Deltaynamics: Language-Based Representation for Inferring Rigid-Body Dynamics From Videos
Pith reviewed 2026-05-21 06:10 UTC · model grok-4.3
The pith
Language serves as a unified representation to infer rigid-body dynamics from monocular videos via structured text scene configurations.
A machine-rendered reading of the paper's core claim, the machinery that carries it, and where it could break.
Core claim
ΔYNAMICS generates scene configurations in a structured text format for physics simulation by leveraging vision-language models enhanced with natural language motion reasoning and optical flow. Instead of predicting parameters directly, the framework produces text outputs that can be simulated, with test-time sampling and evolutionary search providing further gains. This yields a segmentation IoU of 0.30 on CLEVRER, seven times higher than leading VLMs, and demonstrates strong transfer to a new dataset of 235 real-world rigid-body videos.
What carries the argument
structured text scene configurations that act as a language-based interface to physics simulation engines
Load-bearing premise
Generating structured text scene configurations via a vision-language model plus optical flow and evolutionary search will faithfully capture the underlying rigid-body dynamics without requiring explicit physical parameter regression or domain-specific priors.
What would settle it
A collection of videos in which simulations driven by the generated text configurations produce object trajectories that systematically mismatch the motions visible in the input footage would show the representation does not capture the dynamics.
Figures
read the original abstract
Inferring rigid-body physical states and properties from monocular videos is a fundamental step toward physics-based perception and simulation. Existing approaches assume specific underlying physical systems, object types, and camera poses, making them unable to generalize to complex real-world settings. We introduce $\Delta$YNAMICS, a vision-language framework that uses language as a unified representation of rigid-body dynamics. Instead of directly predicting parameters, $\Delta$YNAMICS generates scene configurations in a structured text format for physics simulation. We enhance the model's generalization by integrating natural language motion reasoning and leveraging optical flow as a semantic-agnostic input. On the CLEVRER dataset, $\Delta$YNAMICS achieves a segmentation IoU of 0.30, a 7x improvement over leading VLMs (InternVL3-8B, Qwen2.5-VL-7B and Claude-4-Sonnet). Additionally, test-time sampling and evolutionary search further boost performance by 27% and 120% in segmentation IoU, respectively. Finally, we demonstrate strong transfer to a new dataset of 235 real-world rigid-body videos, highlighting the potential of language-driven physics inference for bridging perception and simulation.
Editorial analysis
A structured set of objections, weighed in public.
Referee Report
Summary. The manuscript introduces ΔYNAMICS, a vision-language framework that generates structured textual scene configurations from monocular videos by combining VLM-based reasoning, optical flow, and evolutionary search; these configurations are intended as input to a physics simulator for inferring rigid-body dynamics without domain-specific priors. It reports a segmentation IoU of 0.30 on CLEVRER (7× over leading VLMs), additional gains from test-time sampling (+27%) and evolutionary search (+120%), and transfer performance on a new collection of 235 real-world rigid-body videos.
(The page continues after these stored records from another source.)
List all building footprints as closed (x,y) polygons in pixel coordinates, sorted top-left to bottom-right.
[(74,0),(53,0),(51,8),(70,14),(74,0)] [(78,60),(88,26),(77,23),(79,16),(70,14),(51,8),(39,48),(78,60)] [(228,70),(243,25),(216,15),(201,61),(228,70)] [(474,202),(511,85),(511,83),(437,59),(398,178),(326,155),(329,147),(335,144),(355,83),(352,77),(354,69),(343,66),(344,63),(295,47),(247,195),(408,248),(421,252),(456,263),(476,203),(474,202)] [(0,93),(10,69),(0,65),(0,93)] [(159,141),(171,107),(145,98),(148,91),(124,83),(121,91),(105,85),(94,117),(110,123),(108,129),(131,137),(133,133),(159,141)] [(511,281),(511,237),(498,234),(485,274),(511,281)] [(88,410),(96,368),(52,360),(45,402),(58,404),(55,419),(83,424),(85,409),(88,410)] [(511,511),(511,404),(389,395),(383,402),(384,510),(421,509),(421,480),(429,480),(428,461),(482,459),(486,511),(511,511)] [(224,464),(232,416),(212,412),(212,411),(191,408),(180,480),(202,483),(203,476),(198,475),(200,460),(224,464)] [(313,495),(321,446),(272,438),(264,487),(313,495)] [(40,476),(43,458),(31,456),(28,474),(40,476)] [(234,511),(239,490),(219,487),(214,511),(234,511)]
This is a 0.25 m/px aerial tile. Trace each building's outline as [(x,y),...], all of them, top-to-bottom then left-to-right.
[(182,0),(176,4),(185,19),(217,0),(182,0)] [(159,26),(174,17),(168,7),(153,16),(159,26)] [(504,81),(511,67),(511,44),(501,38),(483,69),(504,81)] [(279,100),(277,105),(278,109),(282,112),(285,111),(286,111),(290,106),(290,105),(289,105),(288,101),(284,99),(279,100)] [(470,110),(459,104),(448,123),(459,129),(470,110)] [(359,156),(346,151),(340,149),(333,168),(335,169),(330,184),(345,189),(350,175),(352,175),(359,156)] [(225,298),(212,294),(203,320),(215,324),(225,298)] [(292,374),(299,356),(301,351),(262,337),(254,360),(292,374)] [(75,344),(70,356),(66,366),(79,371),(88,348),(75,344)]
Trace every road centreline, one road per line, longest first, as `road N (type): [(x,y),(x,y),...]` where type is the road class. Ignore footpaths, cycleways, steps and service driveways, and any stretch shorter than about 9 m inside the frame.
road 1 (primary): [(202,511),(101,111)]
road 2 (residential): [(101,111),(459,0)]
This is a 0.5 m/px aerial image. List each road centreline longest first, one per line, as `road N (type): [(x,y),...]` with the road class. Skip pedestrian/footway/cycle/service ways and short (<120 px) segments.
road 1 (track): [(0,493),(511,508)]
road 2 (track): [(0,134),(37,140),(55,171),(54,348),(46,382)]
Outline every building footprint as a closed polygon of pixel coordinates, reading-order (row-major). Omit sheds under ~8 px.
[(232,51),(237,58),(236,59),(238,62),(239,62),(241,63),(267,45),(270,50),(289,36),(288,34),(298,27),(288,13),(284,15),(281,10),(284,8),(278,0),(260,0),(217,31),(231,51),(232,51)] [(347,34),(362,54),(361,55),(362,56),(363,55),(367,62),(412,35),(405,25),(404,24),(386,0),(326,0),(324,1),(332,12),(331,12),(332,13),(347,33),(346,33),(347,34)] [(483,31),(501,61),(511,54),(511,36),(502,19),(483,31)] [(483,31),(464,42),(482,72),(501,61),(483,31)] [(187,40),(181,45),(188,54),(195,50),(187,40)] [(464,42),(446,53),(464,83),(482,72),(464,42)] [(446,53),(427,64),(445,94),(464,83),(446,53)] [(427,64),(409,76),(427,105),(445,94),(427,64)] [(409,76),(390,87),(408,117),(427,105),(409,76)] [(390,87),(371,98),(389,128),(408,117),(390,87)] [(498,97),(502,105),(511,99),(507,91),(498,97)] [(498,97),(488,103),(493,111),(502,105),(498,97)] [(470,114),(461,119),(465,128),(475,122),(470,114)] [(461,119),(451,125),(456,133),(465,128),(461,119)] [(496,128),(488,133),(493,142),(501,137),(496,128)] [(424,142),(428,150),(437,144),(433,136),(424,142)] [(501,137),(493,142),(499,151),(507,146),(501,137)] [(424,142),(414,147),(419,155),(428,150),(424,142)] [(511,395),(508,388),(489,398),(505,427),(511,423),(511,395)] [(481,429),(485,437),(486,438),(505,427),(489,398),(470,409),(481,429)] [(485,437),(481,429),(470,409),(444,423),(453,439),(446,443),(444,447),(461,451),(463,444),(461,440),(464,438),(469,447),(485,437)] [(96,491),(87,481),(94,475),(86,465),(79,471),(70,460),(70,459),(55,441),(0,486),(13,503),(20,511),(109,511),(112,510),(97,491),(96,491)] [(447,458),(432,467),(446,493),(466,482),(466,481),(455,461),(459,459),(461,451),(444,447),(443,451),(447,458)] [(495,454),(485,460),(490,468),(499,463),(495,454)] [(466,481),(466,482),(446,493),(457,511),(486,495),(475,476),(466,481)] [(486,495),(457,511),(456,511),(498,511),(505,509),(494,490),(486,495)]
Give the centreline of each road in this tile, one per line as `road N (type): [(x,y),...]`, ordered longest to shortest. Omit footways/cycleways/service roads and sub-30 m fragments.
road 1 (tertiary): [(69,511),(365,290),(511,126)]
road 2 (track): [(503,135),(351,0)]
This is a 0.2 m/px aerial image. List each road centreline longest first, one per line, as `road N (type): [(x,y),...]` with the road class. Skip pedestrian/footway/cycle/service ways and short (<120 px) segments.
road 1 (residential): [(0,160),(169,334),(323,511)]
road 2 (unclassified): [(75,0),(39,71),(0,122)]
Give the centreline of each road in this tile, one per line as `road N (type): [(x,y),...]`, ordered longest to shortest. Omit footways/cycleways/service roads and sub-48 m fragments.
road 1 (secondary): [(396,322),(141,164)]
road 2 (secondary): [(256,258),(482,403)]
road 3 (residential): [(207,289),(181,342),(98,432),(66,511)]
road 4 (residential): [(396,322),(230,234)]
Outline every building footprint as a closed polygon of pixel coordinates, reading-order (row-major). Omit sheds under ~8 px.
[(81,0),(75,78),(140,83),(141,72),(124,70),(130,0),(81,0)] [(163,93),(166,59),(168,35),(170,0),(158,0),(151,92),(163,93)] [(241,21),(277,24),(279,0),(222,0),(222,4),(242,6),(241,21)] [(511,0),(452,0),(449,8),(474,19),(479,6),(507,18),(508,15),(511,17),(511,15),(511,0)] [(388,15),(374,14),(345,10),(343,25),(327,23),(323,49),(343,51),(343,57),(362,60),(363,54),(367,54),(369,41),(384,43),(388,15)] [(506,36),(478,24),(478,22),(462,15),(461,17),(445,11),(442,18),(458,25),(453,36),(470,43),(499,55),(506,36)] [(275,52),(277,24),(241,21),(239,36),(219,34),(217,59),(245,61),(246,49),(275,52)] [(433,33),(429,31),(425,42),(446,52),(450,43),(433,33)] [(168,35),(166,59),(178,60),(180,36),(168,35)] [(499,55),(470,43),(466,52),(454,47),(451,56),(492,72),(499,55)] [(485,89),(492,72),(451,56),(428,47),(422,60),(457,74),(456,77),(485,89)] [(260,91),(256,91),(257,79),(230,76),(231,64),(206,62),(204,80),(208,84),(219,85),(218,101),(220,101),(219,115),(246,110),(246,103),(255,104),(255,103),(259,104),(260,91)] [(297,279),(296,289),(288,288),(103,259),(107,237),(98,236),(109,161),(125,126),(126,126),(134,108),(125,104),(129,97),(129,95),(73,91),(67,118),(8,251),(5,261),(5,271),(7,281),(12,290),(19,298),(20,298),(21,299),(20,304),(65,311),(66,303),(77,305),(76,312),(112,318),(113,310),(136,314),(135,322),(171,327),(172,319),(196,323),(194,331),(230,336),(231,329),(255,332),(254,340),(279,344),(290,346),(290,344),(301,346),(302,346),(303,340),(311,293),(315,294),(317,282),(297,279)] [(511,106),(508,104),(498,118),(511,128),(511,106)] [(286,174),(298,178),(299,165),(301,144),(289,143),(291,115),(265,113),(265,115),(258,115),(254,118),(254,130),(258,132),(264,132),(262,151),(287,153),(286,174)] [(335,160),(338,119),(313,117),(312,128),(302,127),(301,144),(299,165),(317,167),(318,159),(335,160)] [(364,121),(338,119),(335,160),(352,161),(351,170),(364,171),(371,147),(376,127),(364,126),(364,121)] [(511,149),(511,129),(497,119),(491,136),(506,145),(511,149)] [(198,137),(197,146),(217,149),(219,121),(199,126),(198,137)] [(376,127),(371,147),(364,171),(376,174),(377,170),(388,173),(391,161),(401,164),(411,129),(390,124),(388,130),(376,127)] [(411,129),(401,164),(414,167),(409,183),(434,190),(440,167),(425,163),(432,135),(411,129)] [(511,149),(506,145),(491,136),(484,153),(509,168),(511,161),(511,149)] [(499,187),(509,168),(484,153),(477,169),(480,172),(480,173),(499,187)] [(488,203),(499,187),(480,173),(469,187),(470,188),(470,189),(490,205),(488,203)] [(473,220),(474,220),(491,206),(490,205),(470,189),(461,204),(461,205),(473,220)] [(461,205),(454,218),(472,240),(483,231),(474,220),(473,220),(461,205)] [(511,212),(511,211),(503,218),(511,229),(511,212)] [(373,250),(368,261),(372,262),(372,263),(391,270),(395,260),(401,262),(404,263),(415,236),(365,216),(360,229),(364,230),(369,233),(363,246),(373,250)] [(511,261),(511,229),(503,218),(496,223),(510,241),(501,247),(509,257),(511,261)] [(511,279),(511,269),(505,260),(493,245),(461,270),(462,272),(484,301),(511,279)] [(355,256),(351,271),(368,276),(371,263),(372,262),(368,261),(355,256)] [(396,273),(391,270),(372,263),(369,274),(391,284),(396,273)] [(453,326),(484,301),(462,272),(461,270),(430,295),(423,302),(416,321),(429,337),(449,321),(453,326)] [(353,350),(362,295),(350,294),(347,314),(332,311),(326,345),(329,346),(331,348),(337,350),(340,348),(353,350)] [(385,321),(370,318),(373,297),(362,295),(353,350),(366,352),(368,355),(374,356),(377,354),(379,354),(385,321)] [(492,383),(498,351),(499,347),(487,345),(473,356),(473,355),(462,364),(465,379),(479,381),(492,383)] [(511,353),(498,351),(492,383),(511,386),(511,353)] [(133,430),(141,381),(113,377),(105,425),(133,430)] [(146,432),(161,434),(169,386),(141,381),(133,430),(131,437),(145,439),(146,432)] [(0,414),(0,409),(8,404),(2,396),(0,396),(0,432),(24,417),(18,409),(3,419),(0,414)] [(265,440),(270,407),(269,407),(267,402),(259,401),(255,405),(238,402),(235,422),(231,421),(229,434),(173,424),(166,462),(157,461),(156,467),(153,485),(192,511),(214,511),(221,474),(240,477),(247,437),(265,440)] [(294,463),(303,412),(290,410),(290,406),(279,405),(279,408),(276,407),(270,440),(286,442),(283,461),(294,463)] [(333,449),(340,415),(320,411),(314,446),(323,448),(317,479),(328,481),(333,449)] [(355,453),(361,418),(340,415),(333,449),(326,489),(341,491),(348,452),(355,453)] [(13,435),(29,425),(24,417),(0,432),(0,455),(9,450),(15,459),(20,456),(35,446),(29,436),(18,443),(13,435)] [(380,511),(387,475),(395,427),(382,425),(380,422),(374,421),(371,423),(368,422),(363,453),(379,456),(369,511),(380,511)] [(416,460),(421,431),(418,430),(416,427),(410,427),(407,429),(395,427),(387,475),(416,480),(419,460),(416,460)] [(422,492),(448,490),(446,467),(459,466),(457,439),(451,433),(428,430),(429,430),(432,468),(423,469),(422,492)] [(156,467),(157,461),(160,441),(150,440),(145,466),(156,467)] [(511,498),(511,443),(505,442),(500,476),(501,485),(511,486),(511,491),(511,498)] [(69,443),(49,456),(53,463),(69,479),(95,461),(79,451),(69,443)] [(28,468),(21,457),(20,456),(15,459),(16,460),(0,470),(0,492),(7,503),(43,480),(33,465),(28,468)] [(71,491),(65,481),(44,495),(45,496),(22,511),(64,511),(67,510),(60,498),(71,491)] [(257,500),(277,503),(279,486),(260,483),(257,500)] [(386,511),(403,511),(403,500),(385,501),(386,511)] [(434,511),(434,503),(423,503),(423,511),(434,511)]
Significance. If the generated text configurations are shown to encode dynamic quantities (velocities, collisions, physical parameters) rather than static layout alone, the language-as-representation strategy could offer a flexible route to generalizable physics inference that bridges perception and simulation. The real-video transfer result is a constructive indicator of robustness, but the overall significance for the dynamics-inference claim remains provisional pending metrics that directly test simulation fidelity.
major comments (2)
- [Abstract] Abstract: the headline result is a segmentation IoU of 0.30, yet this metric quantifies object-mask or bounding-box overlap and does not evaluate whether the structured text encodes time-varying rigid-body quantities (initial velocities, angular velocities, restitution, friction) or produces forward simulations whose trajectories match the input video. The 7× gain and real-world transfer claims are therefore inconclusive for the central thesis without a dynamics-specific metric such as mean trajectory error or collision-event accuracy.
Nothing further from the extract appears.